The reason this "connection" is important is because of the explosive accumulation and standardization of data. As text, images, and videos began to be digitized and piled onto the web, the era of "Big Data," where artificial intelligence could finally learn, was opened. Without the web, the intelligence we use today, like ChatGPT or Claude, would not exist.

3 Decisive Moments of the Web that Opened the AI Era

1. HTML: Structuring and Labeling Knowledge

Unlike simple text files, HTML gave a hierarchy to information through tags like headings (h1), body text (p), and links (a). This structured data became a decisive hint for later AI crawlers to understand what information is important and how they are connected to each other.

2. Evolution of Search Engines and Indexing

The development of search engines from Yahoo to Google sophisticated the algorithms for finding "valuable information" among the vast data on the web. Google's "PageRank" algorithm quantified the correlation between data, which is in line with the "Attention" mechanism of modern AI.

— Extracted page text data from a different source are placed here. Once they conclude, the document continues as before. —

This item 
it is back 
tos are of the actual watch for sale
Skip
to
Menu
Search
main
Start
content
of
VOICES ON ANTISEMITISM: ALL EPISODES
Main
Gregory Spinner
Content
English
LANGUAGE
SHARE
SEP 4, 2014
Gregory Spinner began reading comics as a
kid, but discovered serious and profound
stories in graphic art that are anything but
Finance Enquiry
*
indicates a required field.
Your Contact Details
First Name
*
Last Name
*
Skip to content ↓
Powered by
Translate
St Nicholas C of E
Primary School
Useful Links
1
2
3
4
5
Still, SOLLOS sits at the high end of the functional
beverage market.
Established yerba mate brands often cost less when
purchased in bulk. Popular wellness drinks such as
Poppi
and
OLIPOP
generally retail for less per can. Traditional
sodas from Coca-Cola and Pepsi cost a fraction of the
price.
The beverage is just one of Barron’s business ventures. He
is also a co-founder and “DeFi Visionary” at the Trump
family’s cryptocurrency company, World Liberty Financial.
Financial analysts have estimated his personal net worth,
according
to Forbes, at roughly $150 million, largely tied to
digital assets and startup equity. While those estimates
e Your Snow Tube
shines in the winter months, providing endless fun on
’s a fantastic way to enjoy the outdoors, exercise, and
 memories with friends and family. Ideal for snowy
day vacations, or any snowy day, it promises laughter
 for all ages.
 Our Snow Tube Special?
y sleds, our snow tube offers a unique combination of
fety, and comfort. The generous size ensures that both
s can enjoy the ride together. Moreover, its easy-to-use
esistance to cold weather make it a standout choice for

3. Web 2.0 and User-Generated Content (UGC)

The emergence of blogs, Wikipedia, and social media brought daily human conversations and knowledge beyond information produced by a few experts onto the web. Thanks to this, AI was able to learn not only rigid encyclopedic knowledge but also human emotions, humor, and colloquial expressions.

Data Lessons to Remember in Practice

  • "Structure" comes before the quantity of data. One HTML tag, one piece of metadata changes the accuracy with which AI understands information.
  • Connected information is powerful. Information woven with links to other documents has a higher importance within the AI model than a single document.
  • The value of public data is eternal. The public materials we upload to the web today become nourishment for making even more powerful AI in the future.

Executive Execution Summary

Item Execution Criteria
Content Strategy Apply structural markup (Semantic Web) that AI can easily read.
Data Assetization Manage internal data by refining it into web standard specifications.
Search Engine Optimization (SEO) Optimize in a form that is easy to reference not only by search engines but also by "AI chatbots."
Ethics and Security Establish security policies recognizing that public web data can be used for AI learning.
Success Signal Increased frequency of company content being cited as a source of answers for major AI models.

Frequently Asked Questions (FAQ)

Q1. Does AI automatically get smarter as more web data becomes available?

Quality is as important as the quantity of data. Recently, "data contamination," where low-quality data or AI-generated data on the web is reused for AI training, is a serious topic of discussion.

Q2. Is my company's private data not related to web technology?

Intranets also operate based on web technology. You need to organize internal documents according to web standards to save a lot of time and money when introducing a "private AI" later.

Q3. What will the next episode cover?

If data has been collected through the web, we will now cover the birth of cloud computing and distributed systems, the "containers" for processing that data. We'll look at how AI has come to think simultaneously on tens of thousands of servers beyond just one computer.

Data Basis

  • Series Basis: Analysis of the correlation between the development of web technology and the accumulation of AI training data.
  • Verification Data: Early WWW documents from CERN and changes in data traffic on the Internet Archive (Wayback Machine).
  • Interpretation Principle: Focused on how information "forms" changed to be readable by AI beyond simple network connections.